I have an imbalanced dataset on intrusion detection. I have (attack class) 3668045 samples and (benign class) 477 samples. I made a 70:30 Train test split. My problem is to predict whether the given node belongs to the attack class or the benign class. As a first step, I trained a decision tree model on the dataset without using any balancing technique. I obtained the following results for my model on the test set using the sklearn metrics.

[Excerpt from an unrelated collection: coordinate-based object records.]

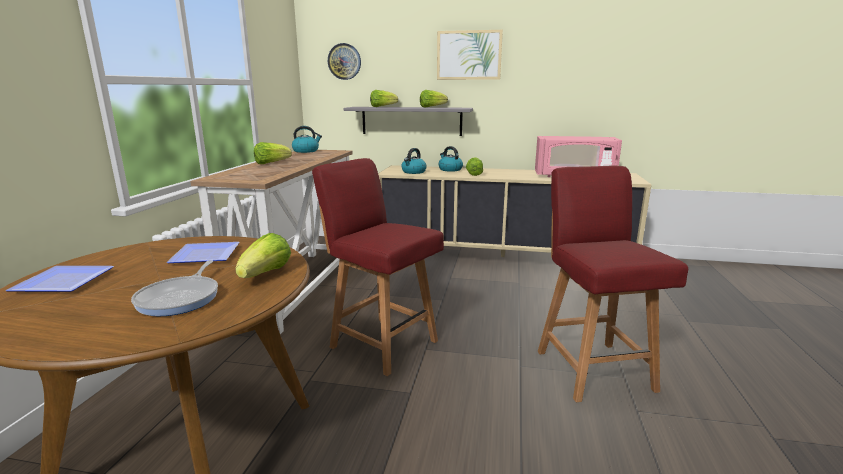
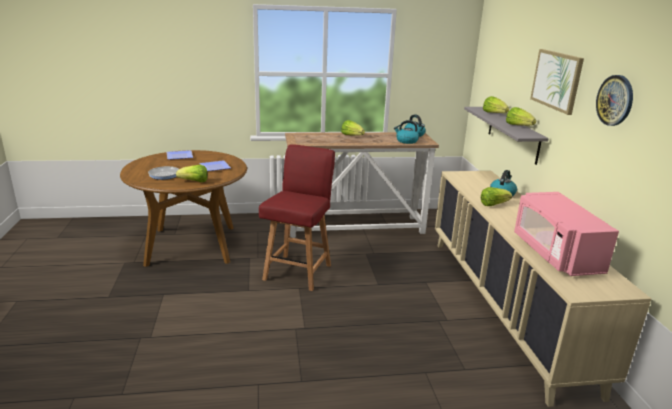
camera: 70 degrees right, 5 degrees up
(344, 61) = (492, 64): wall clock -> wall clock (615, 100)
(413, 172) = (468, 181): kettle -> kettle (406, 141)
(593, 368) = (307, 364): red chair -> none

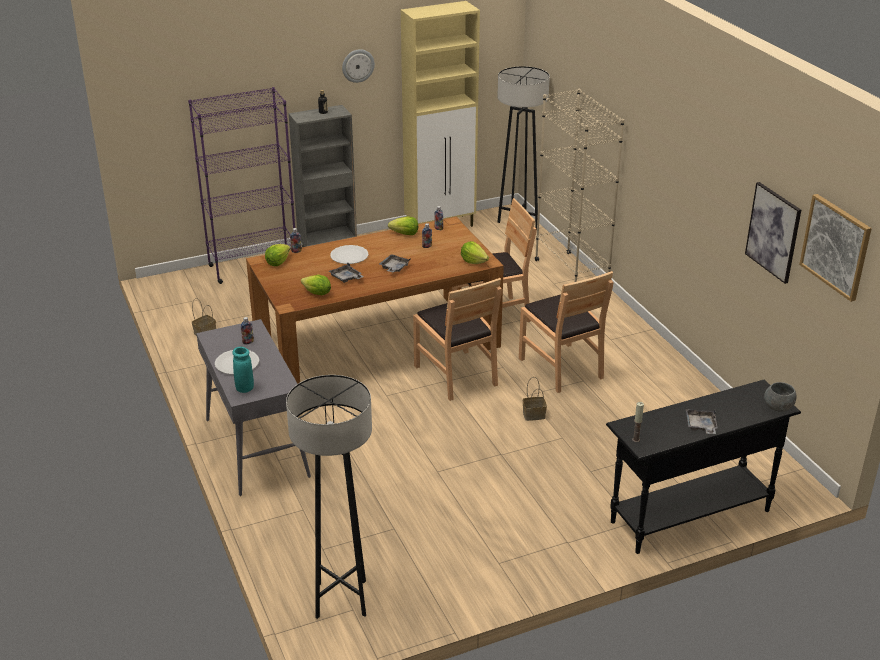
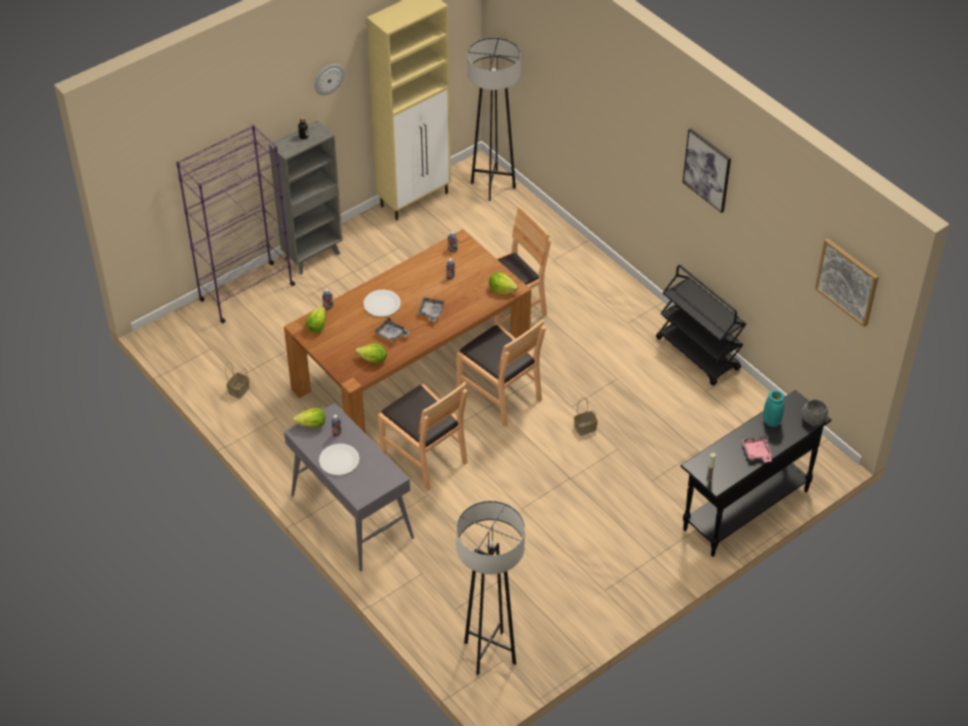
camera: 15 degrees left, 15 degrees up
(244, 388) = (359, 487): turquoise vase -> turquoise vase (771, 421)
(404, 234) = (422, 263): lettuce -> lettuce (311, 425)
(561, 367) = (592, 367): brown chair -> brown chair (424, 457)
(571, 274) = (567, 244): beige bookcase -> none
(677, 374) = (698, 354): none -> black cart
(701, 426) = (756, 452): grey tray -> pink tray
(773, 232) = (787, 255): picture -> picture (707, 170)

Scores for Decision Tree Accuracy: 0.9998991419799247 True positive 1100391 True Negative 55 False Positive 86 False Negative 25 F2-score 0.9999661949775551 Precision 0.9999218520696025 Recall 0.9999772813190648 F1-score 0.9999495659261946 Log loss: 0.0034835750853569407 Decision Tree : AUROC (ROC Curve) = 0.999 Decision Tree : AUPR(Precision/Recall curve) = 1.000 Classification Report precision recall f1-score support 0 0.69 0.39 0.50 141 1 1.00 1.00 1.00 1100416 accuracy 1.00 1100557 macro avg 0.84 0.70 0.75 1100557 weighted avg 1.00 1.00 1.00 1100557
Why am I getting high, almost perfect AUROC and AUPR scores, even though the precision and recall for my minority class are very low? What measures can I take to improve the results such that they are not biased and my model is generalizing well? How can I ensure that?